School Reform and Improvement

Center for Equity and Excellence in Education

Key Concepts

Leadership: Effective leaders of school reform are good managers, focus others on the reform, decentralize the reform effort, and match people with tasks.

Getting Started: Getting started involves preparing to plan. Essential activities include developing a school leadership team, determining how prepared the school is for change, informing and engaging stakeholders, and beginning professional development activities.

Comprehensive Needs Assessment: The needs assessment often involves developing a school profile. This profile should address the following dimensions: student learning, curriculum and instruction, school organization, family and community involvement, and student factors.

Inquiry Process: The purpose of inquiry is to explore and verify the primary need areas identified in the comprehensive needs assessment, consider various approaches to addressing these needs, and identify promising approaches.

Planning: The school improvement plan should offer substantive changes in how the school conducts its business, changes in school organization, curriculum and instruction, and in parent involvement.

Implementation: Effective implementation is dependent upon good communication with school staff and community, effective training of all participants, ability to be flexible, and the readiness to redesign organizational infrastructure.

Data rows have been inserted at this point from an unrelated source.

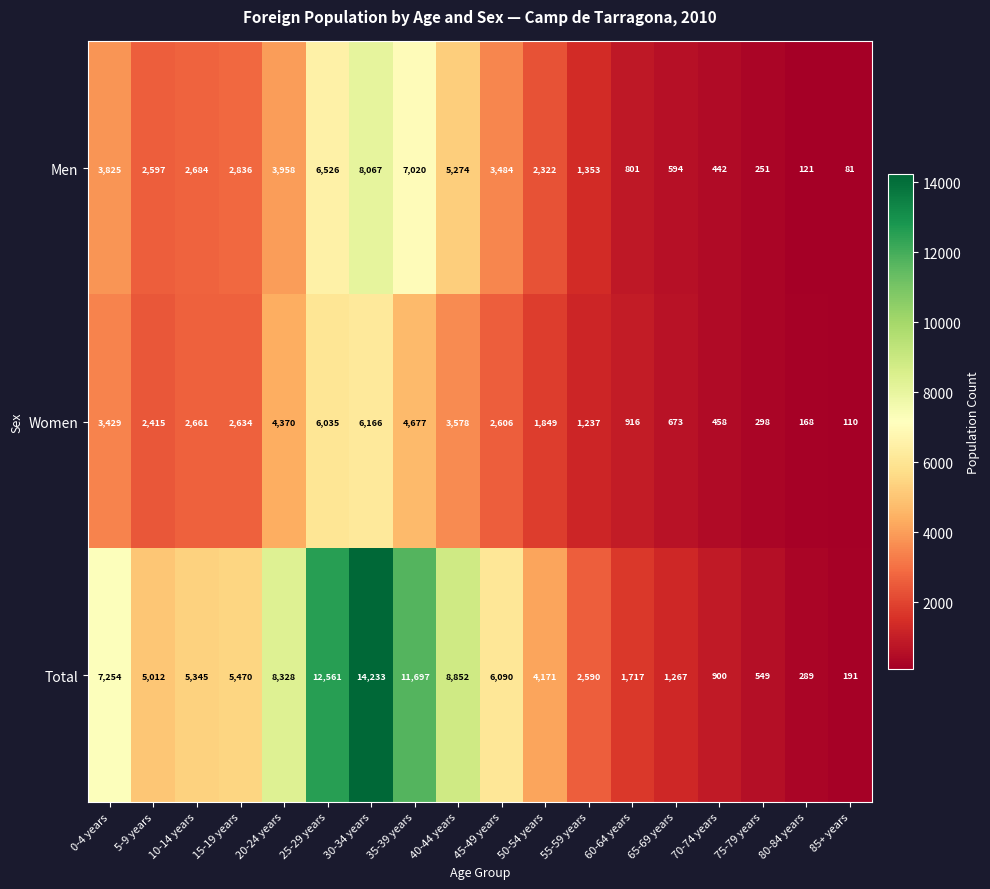

What is the sum of the Men values at 85+ years and 65-69 years?

675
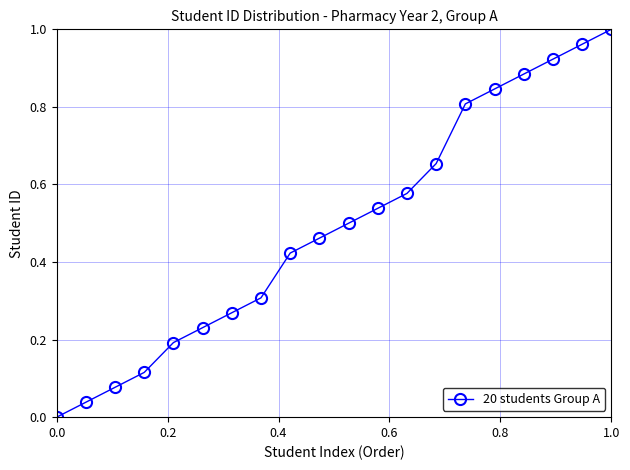

True or false: there are more than 2 points higher than both neighbors.

False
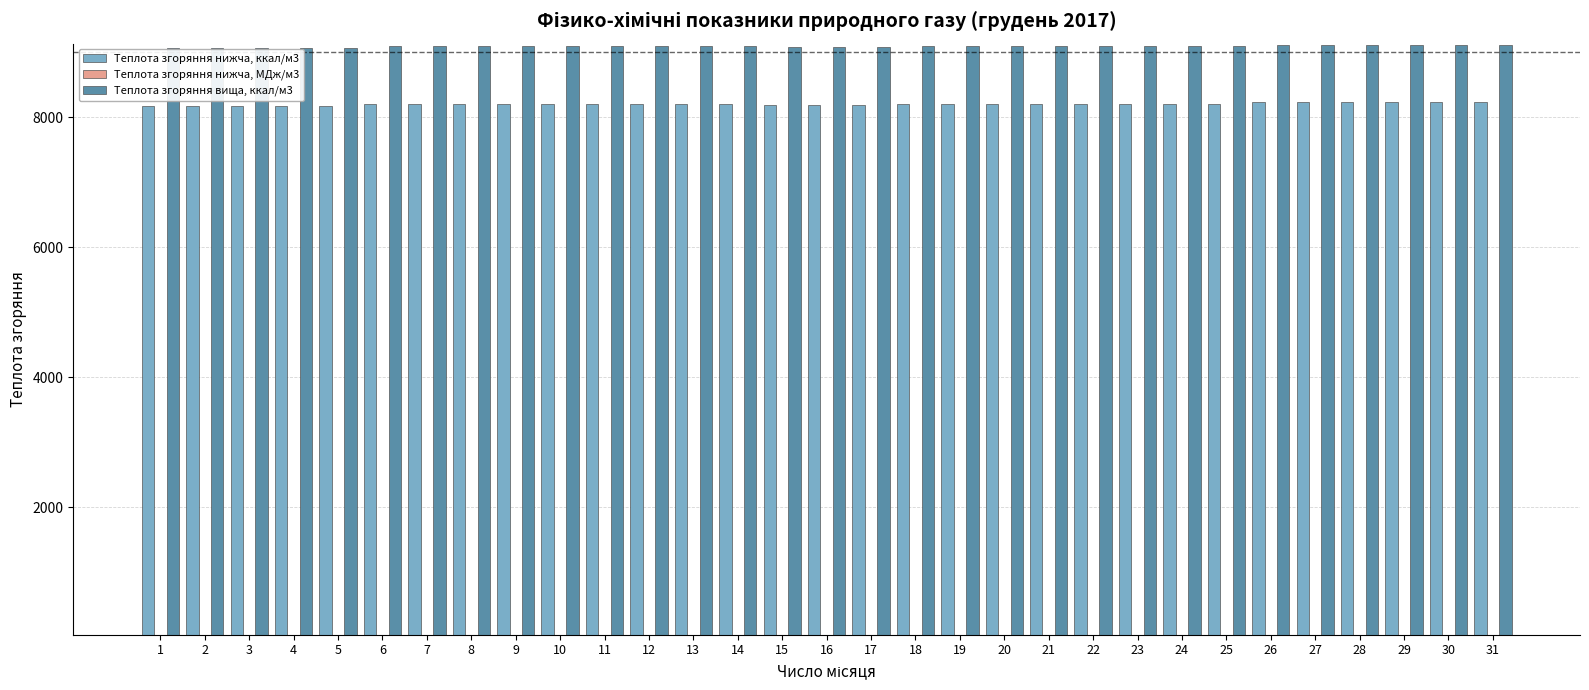

Is it true that Теплота згоряння нижча, ккал/м3 equals 13323.7 at 21?

False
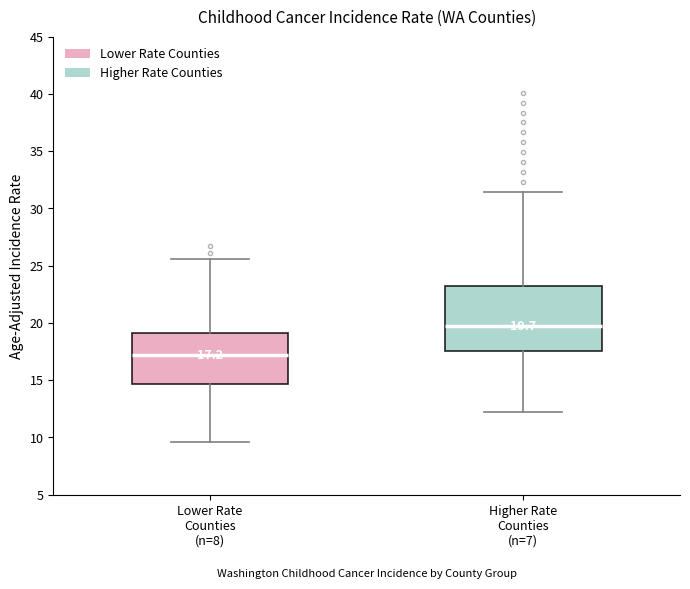

Which box is the tallest, from its lower edge to its upper edge?

Higher Rate Counties (n=7)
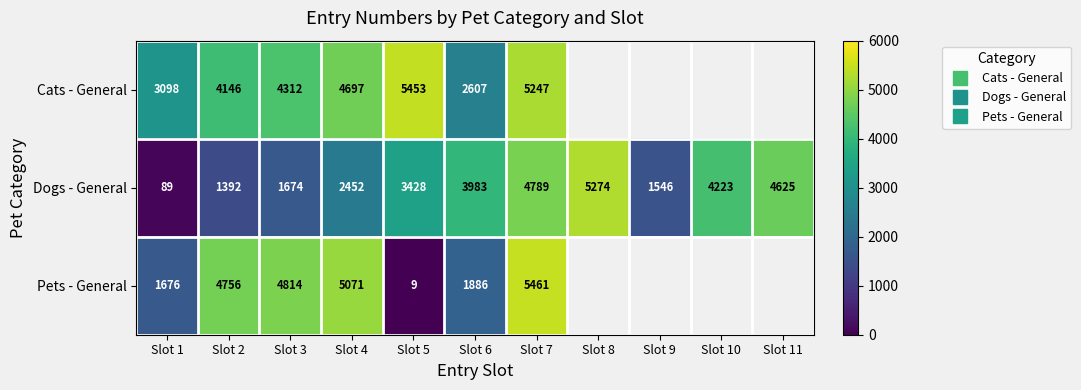

How many categories are shown in the chart?

11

Evaluation: Evaluating the effectiveness of a school reform program involves both monitoring the implementation of program components and assessing student outcomes.

 

 

Continuous School Improvement

Educators involved in continuous school reform often describe this reform as cyclical rather than linear in design. The process is never static, nor does it proceed in a linear step-by-step fashion. Rather it is dynamic and recursive, as indicated by the graphic. For example, if the components depicted in the graphic proceed in a clockwise fashion, planning for a schoolwide reform program precedes its implementation; however, in reality planning and implementation often blend together­ thus, the forward and backward arrows. These arrows symbolize the forward and backward movement of continuous school improvement. Roadblocks encountered in implementation can serve to refine and redirect the planning, which can in turn impact future inquiry and conduct of the comprehensive needs assessment. Moreover, as the graphic indicates, ongoing school reform is never finished. As school demographics, student needs, and community influences change, so will the school itself need to change, thus putting in motion again these school reform processes.